New Jersey’s second-largest city is no stranger to historic religious buildings and a Downtown church that was built almost 135 years ago could soon undergo a revitalization that will add apartments and restore the property to its former glory.
The North Baptist Church at 598 Jersey Avenue has roots that go back to the Civil War era. The outpost was founded in 1865 after a growing local congregation purchased four lots on the corner of Fourth Street and Jersey Avenue to expand their presence in the community.
A wooden church was constructed in a short time while the group raised funds for the present building, which has stood at the lot since 1886. Many of the structure’s historical details remain intact to this day, although a steeple on top of the bell tower was removed at some point.
A significant portion of the property along Fourth Street was lost in a fire during 1978, but the building was partially renovated and reopened in 1985 as the North Baptist Spanish Church. It currently offers bilingual services, which have shifted to a virtual model during the COVID-19 pandemic.

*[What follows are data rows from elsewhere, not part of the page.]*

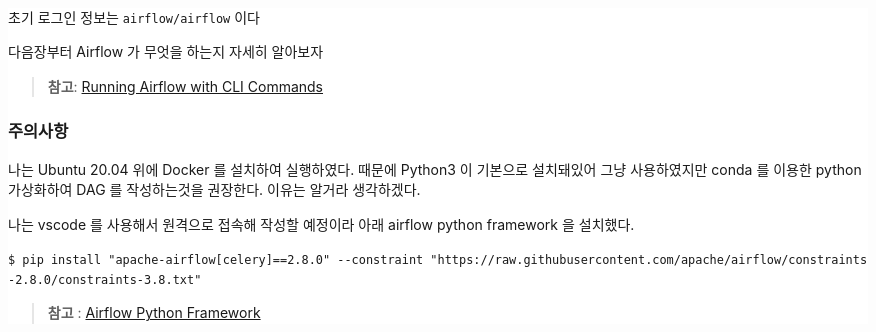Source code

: 초기 로그인 정보는 `airflow/airflow` 이다

다음장부터 Airflow 가 무엇을 하는지 자세히 알아보자

> **참고**: [Running Airflow with CLI Commands](https://airflow.apache.org/docs/apache-airflow/stable/howto/docker-compose/index.html#running-the-cli-commands:~:text=Accessing%20the%20environment-,Running%20the%20CLI%20commands,-Accessing%20the%20web)

### 주의사항

나는 Ubuntu 20.04 위에 Docker 를 설치하여 실행하였다. 때문에 Python3 이 기본으로 설치돼있어 그냥 사용하였지만 conda 를 이용한 python 가상화하여 DAG 를 작성하는것을 권장한다. 이유는 알거라 생각하겠다.

나는 vscode 를 사용해서 원격으로 접속해 작성할 예정이라 아래 airflow python framework 을 설치했다.
```shell 
$ pip install "apache-airflow[celery]==2.8.0" --constraint "https://raw.githubusercontent.com/apache/airflow/constraints-2.8.0/constraints-3.8.txt"
```

> **참고** : [Airflow Python Framework](https://airflow.apache.org/docs/apache-airflow/stable/installation/installing-from-pypi.html)
>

A law firm representing the congregation submitted an application to revamp the property in January and the proposal would keep the religious legacy intact. Drawn up by Union City-based firm Pereiras Architects Ubiquitous, the proposal includes the complete restoration of the building’s façade plus an interior chapel alteration to include a meeting room and an office.
The second component would involve additional exterior restoration and the construction of a new multi-family building within the existing church façade. The buildout would have the effect of creating a uniform five-story building that rises 70 feet at its highest point, which would continue to be the church’s bell tower.

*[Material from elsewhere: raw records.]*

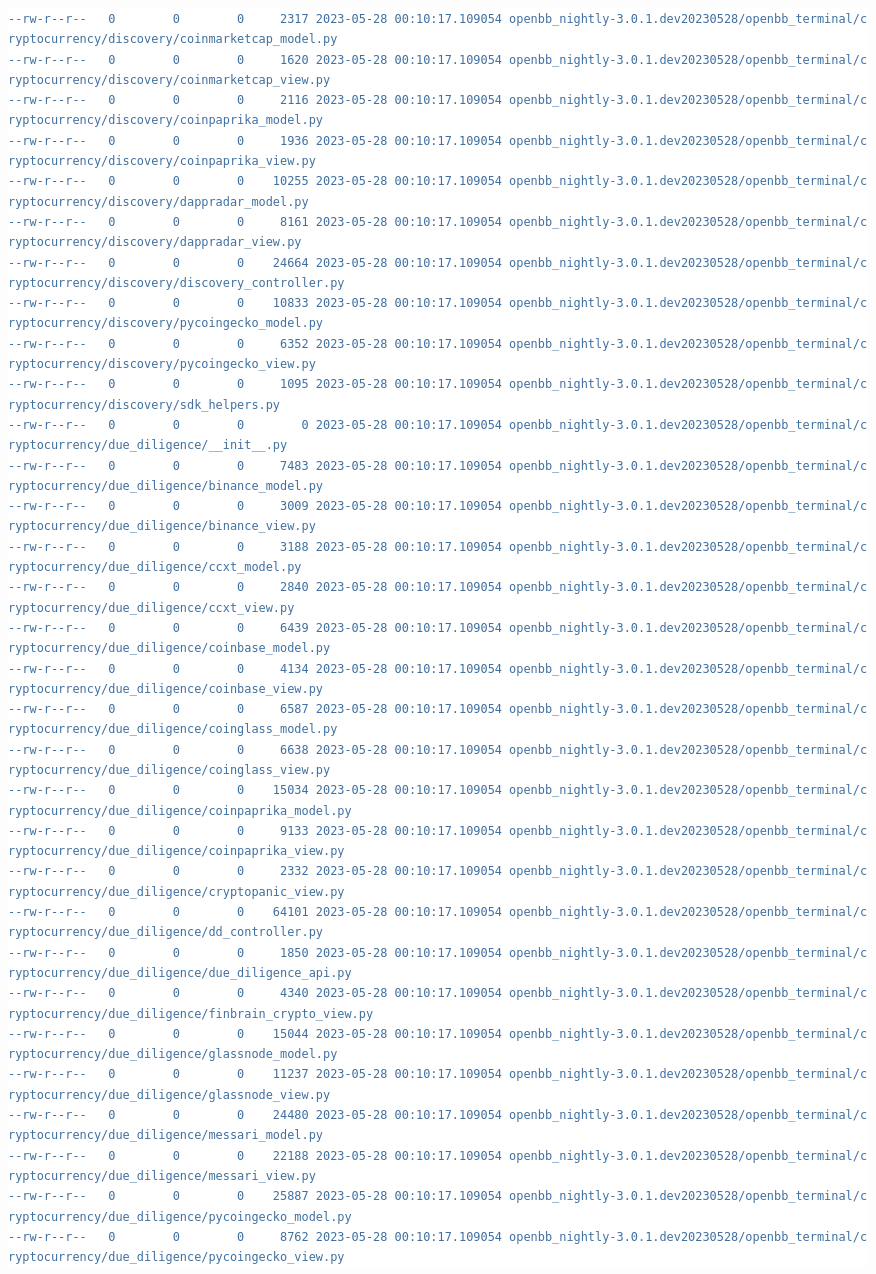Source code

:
 ```diff
--rw-r--r--   0        0        0     2317 2023-05-28 00:10:17.109054 openbb_nightly-3.0.1.dev20230528/openbb_terminal/cryptocurrency/discovery/coinmarketcap_model.py
--rw-r--r--   0        0        0     1620 2023-05-28 00:10:17.109054 openbb_nightly-3.0.1.dev20230528/openbb_terminal/cryptocurrency/discovery/coinmarketcap_view.py
--rw-r--r--   0        0        0     2116 2023-05-28 00:10:17.109054 openbb_nightly-3.0.1.dev20230528/openbb_terminal/cryptocurrency/discovery/coinpaprika_model.py
--rw-r--r--   0        0        0     1936 2023-05-28 00:10:17.109054 openbb_nightly-3.0.1.dev20230528/openbb_terminal/cryptocurrency/discovery/coinpaprika_view.py
--rw-r--r--   0        0        0    10255 2023-05-28 00:10:17.109054 openbb_nightly-3.0.1.dev20230528/openbb_terminal/cryptocurrency/discovery/dappradar_model.py
--rw-r--r--   0        0        0     8161 2023-05-28 00:10:17.109054 openbb_nightly-3.0.1.dev20230528/openbb_terminal/cryptocurrency/discovery/dappradar_view.py
--rw-r--r--   0        0        0    24664 2023-05-28 00:10:17.109054 openbb_nightly-3.0.1.dev20230528/openbb_terminal/cryptocurrency/discovery/discovery_controller.py
--rw-r--r--   0        0        0    10833 2023-05-28 00:10:17.109054 openbb_nightly-3.0.1.dev20230528/openbb_terminal/cryptocurrency/discovery/pycoingecko_model.py
--rw-r--r--   0        0        0     6352 2023-05-28 00:10:17.109054 openbb_nightly-3.0.1.dev20230528/openbb_terminal/cryptocurrency/discovery/pycoingecko_view.py
--rw-r--r--   0        0        0     1095 2023-05-28 00:10:17.109054 openbb_nightly-3.0.1.dev20230528/openbb_terminal/cryptocurrency/discovery/sdk_helpers.py
--rw-r--r--   0        0        0        0 2023-05-28 00:10:17.109054 openbb_nightly-3.0.1.dev20230528/openbb_terminal/cryptocurrency/due_diligence/__init__.py
--rw-r--r--   0        0        0     7483 2023-05-28 00:10:17.109054 openbb_nightly-3.0.1.dev20230528/openbb_terminal/cryptocurrency/due_diligence/binance_model.py
--rw-r--r--   0        0        0     3009 2023-05-28 00:10:17.109054 openbb_nightly-3.0.1.dev20230528/openbb_terminal/cryptocurrency/due_diligence/binance_view.py
--rw-r--r--   0        0        0     3188 2023-05-28 00:10:17.109054 openbb_nightly-3.0.1.dev20230528/openbb_terminal/cryptocurrency/due_diligence/ccxt_model.py
--rw-r--r--   0        0        0     2840 2023-05-28 00:10:17.109054 openbb_nightly-3.0.1.dev20230528/openbb_terminal/cryptocurrency/due_diligence/ccxt_view.py
--rw-r--r--   0        0        0     6439 2023-05-28 00:10:17.109054 openbb_nightly-3.0.1.dev20230528/openbb_terminal/cryptocurrency/due_diligence/coinbase_model.py
--rw-r--r--   0        0        0     4134 2023-05-28 00:10:17.109054 openbb_nightly-3.0.1.dev20230528/openbb_terminal/cryptocurrency/due_diligence/coinbase_view.py
--rw-r--r--   0        0        0     6587 2023-05-28 00:10:17.109054 openbb_nightly-3.0.1.dev20230528/openbb_terminal/cryptocurrency/due_diligence/coinglass_model.py
--rw-r--r--   0        0        0     6638 2023-05-28 00:10:17.109054 openbb_nightly-3.0.1.dev20230528/openbb_terminal/cryptocurrency/due_diligence/coinglass_view.py
--rw-r--r--   0        0        0    15034 2023-05-28 00:10:17.109054 openbb_nightly-3.0.1.dev20230528/openbb_terminal/cryptocurrency/due_diligence/coinpaprika_model.py
--rw-r--r--   0        0        0     9133 2023-05-28 00:10:17.109054 openbb_nightly-3.0.1.dev20230528/openbb_terminal/cryptocurrency/due_diligence/coinpaprika_view.py
--rw-r--r--   0        0        0     2332 2023-05-28 00:10:17.109054 openbb_nightly-3.0.1.dev20230528/openbb_terminal/cryptocurrency/due_diligence/cryptopanic_view.py
--rw-r--r--   0        0        0    64101 2023-05-28 00:10:17.109054 openbb_nightly-3.0.1.dev20230528/openbb_terminal/cryptocurrency/due_diligence/dd_controller.py
--rw-r--r--   0        0        0     1850 2023-05-28 00:10:17.109054 openbb_nightly-3.0.1.dev20230528/openbb_terminal/cryptocurrency/due_diligence/due_diligence_api.py
--rw-r--r--   0        0        0     4340 2023-05-28 00:10:17.109054 openbb_nightly-3.0.1.dev20230528/openbb_terminal/cryptocurrency/due_diligence/finbrain_crypto_view.py
--rw-r--r--   0        0        0    15044 2023-05-28 00:10:17.109054 openbb_nightly-3.0.1.dev20230528/openbb_terminal/cryptocurrency/due_diligence/glassnode_model.py
--rw-r--r--   0        0        0    11237 2023-05-28 00:10:17.109054 openbb_nightly-3.0.1.dev20230528/openbb_terminal/cryptocurrency/due_diligence/glassnode_view.py
--rw-r--r--   0        0        0    24480 2023-05-28 00:10:17.109054 openbb_nightly-3.0.1.dev20230528/openbb_terminal/cryptocurrency/due_diligence/messari_model.py
--rw-r--r--   0        0        0    22188 2023-05-28 00:10:17.109054 openbb_nightly-3.0.1.dev20230528/openbb_terminal/cryptocurrency/due_diligence/messari_view.py
--rw-r--r--   0        0        0    25887 2023-05-28 00:10:17.109054 openbb_nightly-3.0.1.dev20230528/openbb_terminal/cryptocurrency/due_diligence/pycoingecko_model.py
--rw-r--r--   0        0        0     8762 2023-05-28 00:10:17.109054 openbb_nightly-3.0.1.dev20230528/openbb_terminal/cryptocurrency/due_diligence/pycoingecko_view.py
```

The 16 living spaces to make up the new portion would consist of one studio, five one-bedroom units, seven two-bedroom apartments, and three three-bedroom spaces. It is unclear if the residential component is intended as condominiums or rentals, but the application states that none of the units would be designated as affordable housing.
No parking is included in the proposed project, which will be requesting variances for use, density, and bulk from the city’s zoning board. There is not a set date in terms of when it will go before the board at this time.